To New Yorkers, the consummate breakfast sandwich is a bacon, egg and cheese on a roll, but across the Hudson, Jerseyites know that pork roll is where it’s at. But what exactly is it? We answer your burning pork roll questions and tell you the best sandwich shops and delis to chow down on the Garden State’s porkiest, meltiest pork roll sandwiches. Because who needs Williamsburg when you have Jersey City?
What is a pork roll?
Taylor ham—colloquially known as pork roll—is the king of breakfast meats in New Jersey, Delaware and parts of Pennsylvania.
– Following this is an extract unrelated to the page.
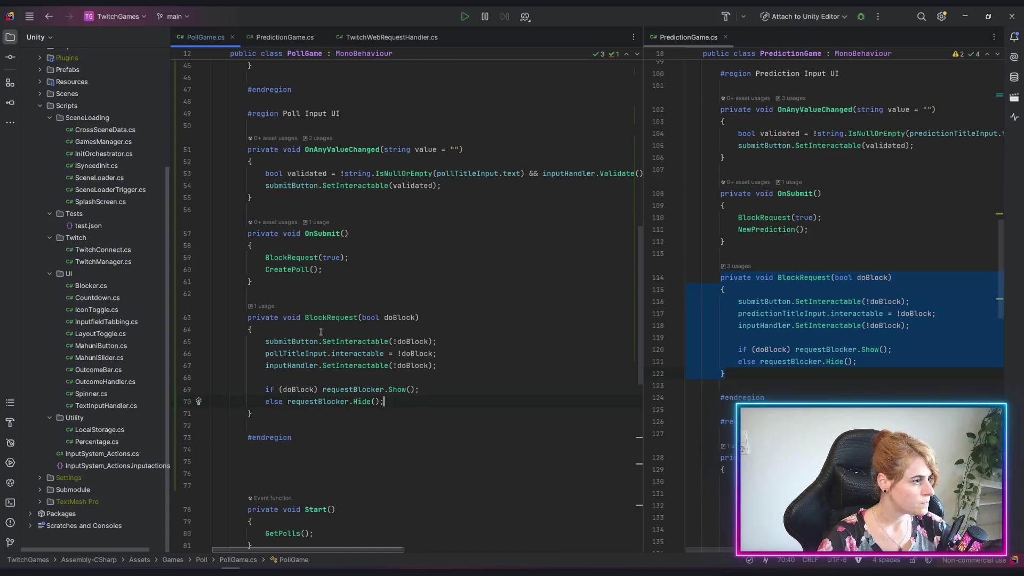
{"action": "scroll", "coordinate": [286, 388], "scroll_direction": "up", "scroll_amount": 2}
It’s made from cured, smoked and minced pork stuffed inside a bag then cut into thick slices. It’s sold at most supermarkets, or it’s served griddled and stacked inside sandwiches or on bagels at delis all over the state—bonus points if you get it at a 24-hour diner, easily one of the best things to do in NJ.
Where did it come from?
It was born in Trenton in 1856, when state senator John Taylor created the meat and named it after himself (#notsohumblebrag). He later had to remove “ham” from the name because it isn’t technically ham, but North Jersey residents still use the moniker. South Jersey is where you’re more likely to find pork roll on a menu.
How it is famous?
There’s an official pork roll festival in Trenton every year, and it’s the star of New Jersey songs like Ween’s "Pork Roll Egg and Cheese."